The Whitney retrospective imagines an artistic career as one thing after another (as opposed to the same thing over and over). Warhol converted the many back into the one, the secondhand into the singular, the copy into an original. We need both the condensation and the sprawl, and in order to achieve this double effect the Whitney show – the first American retrospective in thirty years – would have needed to be rather bigger. It was billed as taking over the whole gallery, but in the event has shrunk to one floor, plus another area a few floors away, some corridors – strange breaks in continuity. The selection of eighty or so commissioned portraits that Warhol referred to as his ‘business art’ are brought together but separated from the main narrative.
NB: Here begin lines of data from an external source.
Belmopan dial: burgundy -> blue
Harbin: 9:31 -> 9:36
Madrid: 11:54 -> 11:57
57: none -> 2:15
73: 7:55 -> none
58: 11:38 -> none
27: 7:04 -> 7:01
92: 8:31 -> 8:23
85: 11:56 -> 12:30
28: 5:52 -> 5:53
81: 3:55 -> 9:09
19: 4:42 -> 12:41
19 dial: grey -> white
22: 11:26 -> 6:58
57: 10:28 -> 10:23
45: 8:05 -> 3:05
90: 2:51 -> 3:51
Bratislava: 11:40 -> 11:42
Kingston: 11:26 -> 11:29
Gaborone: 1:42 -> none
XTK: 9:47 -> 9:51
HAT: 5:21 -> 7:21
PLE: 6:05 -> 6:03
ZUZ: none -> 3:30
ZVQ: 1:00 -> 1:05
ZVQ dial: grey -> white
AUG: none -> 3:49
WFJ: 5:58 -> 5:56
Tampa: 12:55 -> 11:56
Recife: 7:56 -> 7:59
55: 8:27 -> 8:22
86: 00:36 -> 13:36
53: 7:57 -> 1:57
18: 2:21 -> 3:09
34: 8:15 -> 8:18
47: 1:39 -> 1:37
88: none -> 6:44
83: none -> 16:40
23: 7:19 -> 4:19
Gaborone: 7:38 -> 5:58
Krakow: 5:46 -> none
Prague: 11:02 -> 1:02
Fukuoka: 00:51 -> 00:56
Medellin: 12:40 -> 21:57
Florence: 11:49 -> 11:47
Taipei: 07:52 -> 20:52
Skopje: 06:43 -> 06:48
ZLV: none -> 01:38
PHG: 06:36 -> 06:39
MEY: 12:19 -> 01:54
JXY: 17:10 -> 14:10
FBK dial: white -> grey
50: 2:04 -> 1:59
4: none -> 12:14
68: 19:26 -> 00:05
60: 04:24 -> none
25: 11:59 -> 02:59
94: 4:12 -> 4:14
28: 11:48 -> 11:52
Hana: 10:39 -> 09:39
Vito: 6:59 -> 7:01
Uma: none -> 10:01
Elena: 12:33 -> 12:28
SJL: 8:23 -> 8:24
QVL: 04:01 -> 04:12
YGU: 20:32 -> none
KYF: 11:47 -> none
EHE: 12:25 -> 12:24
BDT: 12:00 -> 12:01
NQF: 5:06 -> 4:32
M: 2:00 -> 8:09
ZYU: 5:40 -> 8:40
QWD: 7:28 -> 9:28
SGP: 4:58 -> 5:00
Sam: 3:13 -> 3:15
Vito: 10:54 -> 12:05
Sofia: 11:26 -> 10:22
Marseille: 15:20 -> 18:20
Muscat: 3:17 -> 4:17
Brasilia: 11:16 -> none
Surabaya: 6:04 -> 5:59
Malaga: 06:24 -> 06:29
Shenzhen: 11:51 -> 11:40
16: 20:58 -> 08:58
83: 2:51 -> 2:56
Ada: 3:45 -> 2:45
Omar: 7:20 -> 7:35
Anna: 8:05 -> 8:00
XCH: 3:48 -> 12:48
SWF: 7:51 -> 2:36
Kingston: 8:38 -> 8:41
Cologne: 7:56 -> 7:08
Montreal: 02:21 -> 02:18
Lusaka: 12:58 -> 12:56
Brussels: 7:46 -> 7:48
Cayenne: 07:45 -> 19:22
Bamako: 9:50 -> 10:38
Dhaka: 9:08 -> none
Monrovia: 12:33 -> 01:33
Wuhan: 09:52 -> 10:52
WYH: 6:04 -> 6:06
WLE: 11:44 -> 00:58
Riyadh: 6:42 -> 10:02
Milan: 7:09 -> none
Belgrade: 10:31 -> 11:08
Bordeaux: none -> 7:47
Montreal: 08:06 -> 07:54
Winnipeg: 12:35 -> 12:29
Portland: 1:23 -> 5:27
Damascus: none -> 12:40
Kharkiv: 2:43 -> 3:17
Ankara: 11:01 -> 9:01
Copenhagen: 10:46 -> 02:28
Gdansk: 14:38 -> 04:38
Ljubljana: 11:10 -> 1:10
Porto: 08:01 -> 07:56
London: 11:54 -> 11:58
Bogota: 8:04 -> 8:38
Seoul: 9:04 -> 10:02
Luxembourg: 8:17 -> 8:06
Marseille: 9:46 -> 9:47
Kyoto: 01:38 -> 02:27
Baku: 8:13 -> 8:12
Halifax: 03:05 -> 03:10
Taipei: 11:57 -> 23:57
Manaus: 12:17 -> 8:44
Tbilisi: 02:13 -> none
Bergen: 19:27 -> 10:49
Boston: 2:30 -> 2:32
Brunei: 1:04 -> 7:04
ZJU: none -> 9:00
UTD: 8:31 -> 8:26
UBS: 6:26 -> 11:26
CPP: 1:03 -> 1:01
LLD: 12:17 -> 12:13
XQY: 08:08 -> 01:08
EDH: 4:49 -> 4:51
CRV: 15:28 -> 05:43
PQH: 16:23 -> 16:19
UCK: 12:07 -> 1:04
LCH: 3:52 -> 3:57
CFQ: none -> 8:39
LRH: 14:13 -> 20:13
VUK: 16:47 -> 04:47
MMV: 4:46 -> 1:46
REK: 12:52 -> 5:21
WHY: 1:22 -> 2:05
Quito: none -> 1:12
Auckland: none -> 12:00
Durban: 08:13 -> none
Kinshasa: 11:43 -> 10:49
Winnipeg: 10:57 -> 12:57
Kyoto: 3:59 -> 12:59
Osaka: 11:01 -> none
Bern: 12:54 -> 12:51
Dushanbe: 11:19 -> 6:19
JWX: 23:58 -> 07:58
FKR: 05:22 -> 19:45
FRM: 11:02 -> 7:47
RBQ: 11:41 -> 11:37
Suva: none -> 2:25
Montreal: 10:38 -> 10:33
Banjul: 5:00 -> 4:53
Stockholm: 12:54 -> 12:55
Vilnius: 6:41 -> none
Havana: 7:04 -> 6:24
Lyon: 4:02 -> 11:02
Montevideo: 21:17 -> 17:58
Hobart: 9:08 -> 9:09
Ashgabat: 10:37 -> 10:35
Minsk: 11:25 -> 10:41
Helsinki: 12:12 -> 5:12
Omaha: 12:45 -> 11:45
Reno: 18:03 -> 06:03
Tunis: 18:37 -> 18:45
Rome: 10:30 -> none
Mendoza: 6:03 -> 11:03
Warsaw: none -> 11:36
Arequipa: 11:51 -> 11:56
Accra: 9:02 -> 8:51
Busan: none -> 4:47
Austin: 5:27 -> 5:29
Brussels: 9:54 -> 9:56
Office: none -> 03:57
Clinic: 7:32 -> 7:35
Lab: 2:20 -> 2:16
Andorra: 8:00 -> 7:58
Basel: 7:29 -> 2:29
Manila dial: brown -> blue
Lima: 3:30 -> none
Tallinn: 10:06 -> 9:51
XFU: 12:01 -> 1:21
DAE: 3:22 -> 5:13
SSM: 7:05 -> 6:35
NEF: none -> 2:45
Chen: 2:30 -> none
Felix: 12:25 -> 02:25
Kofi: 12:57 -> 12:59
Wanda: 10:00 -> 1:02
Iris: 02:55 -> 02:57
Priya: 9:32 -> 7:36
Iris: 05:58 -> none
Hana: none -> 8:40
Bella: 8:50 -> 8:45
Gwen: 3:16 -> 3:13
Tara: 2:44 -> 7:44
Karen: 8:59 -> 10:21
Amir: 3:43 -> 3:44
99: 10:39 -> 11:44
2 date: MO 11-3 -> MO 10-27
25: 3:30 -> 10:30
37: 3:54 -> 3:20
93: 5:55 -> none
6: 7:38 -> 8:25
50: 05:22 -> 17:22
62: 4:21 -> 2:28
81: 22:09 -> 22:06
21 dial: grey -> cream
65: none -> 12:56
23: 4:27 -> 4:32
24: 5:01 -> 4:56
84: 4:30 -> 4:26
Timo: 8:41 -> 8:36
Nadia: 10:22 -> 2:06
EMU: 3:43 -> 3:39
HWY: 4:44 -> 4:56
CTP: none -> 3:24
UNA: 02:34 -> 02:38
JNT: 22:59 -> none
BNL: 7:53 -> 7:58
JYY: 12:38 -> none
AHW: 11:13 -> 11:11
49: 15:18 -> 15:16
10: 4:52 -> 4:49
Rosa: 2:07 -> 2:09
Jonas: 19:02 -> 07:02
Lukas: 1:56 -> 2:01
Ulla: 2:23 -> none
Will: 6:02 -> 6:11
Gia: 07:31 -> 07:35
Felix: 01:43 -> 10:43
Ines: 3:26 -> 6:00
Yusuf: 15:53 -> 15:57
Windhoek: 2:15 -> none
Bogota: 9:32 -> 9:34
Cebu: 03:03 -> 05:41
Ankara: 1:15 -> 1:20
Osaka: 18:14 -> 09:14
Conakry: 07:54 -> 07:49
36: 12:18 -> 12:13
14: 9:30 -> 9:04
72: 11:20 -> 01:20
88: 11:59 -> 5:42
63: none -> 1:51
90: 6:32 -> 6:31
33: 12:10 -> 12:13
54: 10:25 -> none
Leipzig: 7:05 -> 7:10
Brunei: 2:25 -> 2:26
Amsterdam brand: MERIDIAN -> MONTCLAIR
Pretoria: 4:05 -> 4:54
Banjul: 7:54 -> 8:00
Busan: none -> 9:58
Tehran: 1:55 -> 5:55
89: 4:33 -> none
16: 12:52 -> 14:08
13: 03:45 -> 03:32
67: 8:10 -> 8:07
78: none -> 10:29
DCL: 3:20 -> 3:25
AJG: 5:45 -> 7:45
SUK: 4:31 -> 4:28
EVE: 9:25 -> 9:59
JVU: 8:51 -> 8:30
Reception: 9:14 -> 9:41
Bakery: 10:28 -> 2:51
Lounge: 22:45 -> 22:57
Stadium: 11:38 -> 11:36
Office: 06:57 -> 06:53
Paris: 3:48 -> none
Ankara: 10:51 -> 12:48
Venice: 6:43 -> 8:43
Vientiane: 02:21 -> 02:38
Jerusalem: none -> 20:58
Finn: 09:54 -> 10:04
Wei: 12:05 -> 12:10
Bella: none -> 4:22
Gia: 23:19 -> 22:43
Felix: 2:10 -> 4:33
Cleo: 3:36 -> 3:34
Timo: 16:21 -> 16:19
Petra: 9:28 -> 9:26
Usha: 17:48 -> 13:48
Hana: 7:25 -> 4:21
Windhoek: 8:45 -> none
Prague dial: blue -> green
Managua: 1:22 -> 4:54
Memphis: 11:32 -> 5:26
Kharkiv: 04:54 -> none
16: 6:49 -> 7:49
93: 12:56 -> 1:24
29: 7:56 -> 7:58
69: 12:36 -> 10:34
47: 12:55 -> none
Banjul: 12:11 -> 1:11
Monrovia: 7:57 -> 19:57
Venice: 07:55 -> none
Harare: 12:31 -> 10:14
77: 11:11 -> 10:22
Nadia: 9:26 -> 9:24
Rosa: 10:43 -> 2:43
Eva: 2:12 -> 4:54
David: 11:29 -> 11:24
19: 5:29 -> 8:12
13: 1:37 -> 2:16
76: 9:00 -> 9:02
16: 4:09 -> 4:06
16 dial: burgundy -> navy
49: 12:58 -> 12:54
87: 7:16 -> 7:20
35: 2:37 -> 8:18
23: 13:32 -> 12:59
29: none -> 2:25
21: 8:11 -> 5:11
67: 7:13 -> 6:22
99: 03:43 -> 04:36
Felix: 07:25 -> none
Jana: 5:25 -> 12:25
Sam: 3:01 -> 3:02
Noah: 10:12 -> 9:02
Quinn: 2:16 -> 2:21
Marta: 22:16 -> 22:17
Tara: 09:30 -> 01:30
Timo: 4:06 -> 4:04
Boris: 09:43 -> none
Yet these polaroid-based works – in which polaroid images were rephotographed with a 35 mm camera, transferred to acetate and then screenprinted, always at 40 x 40 inches to preserve the polaroid framing – occupied him for decades.

Warhol is above all else a portraitist, a maker of likenesses, and the majority of images at the Whitney could count as portraits (including the soup cans). The exhibition moves between entire categories of the genre: photobooth snaps, mug shots, self-portraits, screen-tests (in which each subject sat in front of the camera for three minutes – the length of a film reel – and was asked not to blink and to act naturally). In the case of the commissioned portraits, the business of being Warholised is as complex as elsewhere. A lot of money changed hands, and this was integral to the transactional nature of the portrait, expressed as a facial expression, a posture. If in the screen-tests the subjects gave themselves away, in the commissioned portraits they tried to buy themselves back. Warhol thought of the portraits as ‘one big painting’. They form a great souk of self-fashioning, of preening and posturing and staring.